Instead of a Cheat Day…Try This!

Do you have a Cheat Day?


I recently got asked if I have cheat day in regards to the way I eat?  I replied, “Nope!”  I don’t believe in cheat days and here’s why…”


Before I go into my explanation, I want to tell you that I used to have cheat days back in the day, and found it didn’t work for me for a lot of different reasons.


Cheat days easily turn into —> cheat weekends —> which easily turn into cheat weeks —> then into cheat months!  And before you know it, you’ve fallen off the wagon, the wheels have come off the wagon, and the wagon has exploded.


Then you’re scrambling and desperate to pick up the pieces and start your diet over by restricting again to make up for all this binging and fun you’ve been having with food.  And the cycle just keeps going on and on.


The Cheat Day Seems Great (in Theory)


Now, I understand why most people like the cheat day.  It sounds good in theory and like it gives us some freedom and balance.  I stick to my meal plan or healthy eating every day, EXCEPT for that one day, when I can eat ANYTHING I want.


But, how good do we feel after bingeing on a bunch of food, all in one day, just because we can?


I even found myself eating foods on a cheat day that I didn’t even want.  But, because they were in front of me, or I knew I couldn’t eat that food the next day.  I had better eat it NOW, while I have the chance…#scarcitymindset


I can’t tell you how many “last suppers” I’ve had on a Sunday night before I was going to start my diet over again on Monday.


I’ve found that the “cheat day” is just another form of the restrict/binge diet cycle that keeps us struggling.  It has us tuning out from our normal hunger and fullness cues and what we’re really craving in life, which sometimes isn’t even food, BTW.

Let’s just take a look at the word “cheat” from a language perspective.


Google defines CHEAT as:

  • “acting dishonestly or unfairly to gain an advantage”
  • “avoiding something undesirable”
  • “a person who acts dishonestly or unfairly to gain an advantage”


It’s a negative word, isn’t it?  And when it comes to eating healthy, a cheat day represents “avoiding something that we find undesirable.”


When you use the word “cheat day”, it insinuates that you don’t like the way you normally eat.


It also puts food into categories of good and bad, and makes food a moral dilemma.  I’ve written about this concept before, but I’ll remind you that:  Food isn’t good or bad.  FOOD is just FOOD!  Drop the judgements already.


Think about this…


People who are happy and satisfied with their relationships don’t cheat on their partner/spouses, right?!  I don’t see many married people going around saying, “Yeah, today is my “cheat day” in my marriage…I get to do ANYTHING I want with ANYONE I want!”

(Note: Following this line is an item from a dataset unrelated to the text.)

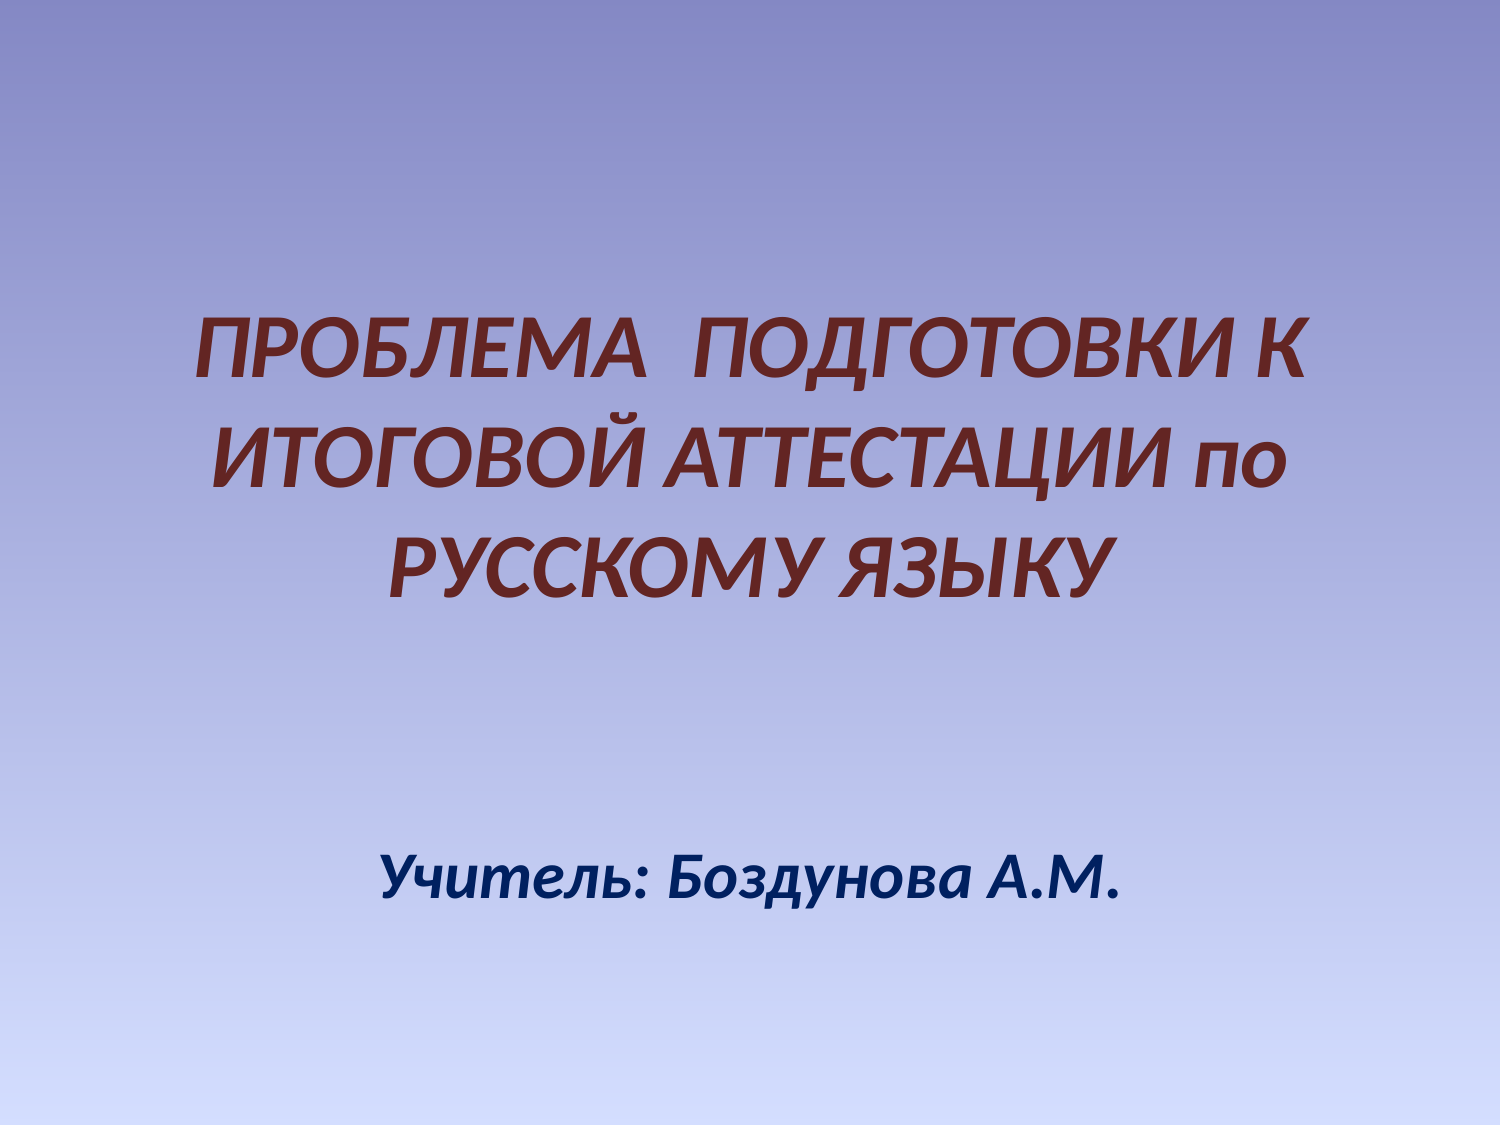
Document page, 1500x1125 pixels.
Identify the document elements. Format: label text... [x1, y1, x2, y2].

Teachers don’t go around telling students, “You get to have one cheat day a semester on a test.  Feel free to look at your neighbor’s paper all you want on that day.”


NO, we don’t do this because cheating is deemed as wrong in our society.


And when a behavior is wrong or perceived as bad, how does it make you feel when you engage in that behavior?


It makes us feel bad, guilty, and ashamed.  These types of feelings almost never lead to us behaving in positive and happy ways, but instead to self-sabatoging behavior.


Why would eating be any different when it comes to our language and actions?  Can we really find true enjoyment and satisfaction with a food, if we feel it is bad, or I’m doing something bad to attain it?


Let’s Change This Mentality!


STEP 1:  What if you just started by exchanging the word cheat for treat instead?


I don’t know about you, but the word treat makes me feel good, light up, and get excited…It feels like pleasure!


Google defines TREAT as:

  • “an event or item that is out of the ordinary and gives great pleasure”


I feel like when I’m going to get a TREAT, that I think more about what I really want or what I’m really craving that would satisfy me in this moment.


Treats feel like a reward or something nice I would give to myself or someone else.


There’s more enjoyment around a food that is deemed as a treat.  I’ve made a decision that I really want this food and enjoy every bite of it guilt and shame free.


STEP 2:  Start allowing yourself a treat at any time or day of the week when you truly want it.


Why wait for a certain day to have a treat, or try to fit a bunch of treats all into the same day?  Spread that shit out over the week.


Craving some chocolate on a Tuesday…have a little bit.  Craving a hamburger on Thursday…have one.  I think that you’ll feel better and more satisfied doing it that way than if you try to have chocolate, a hamburger, plus some pizza, all on a Saturday….just because it’s your day to eat what you want.


But, this is ALL just an experiment for you to try.  If anything, just start calling your cheat day a treat day….and see if any of your choices are different.


I think what you’ll find is that you have more enjoyment and pleasure around the way you eat!


Language is powerful and has a lot to do with how we feel and behave.  Choose it carefully.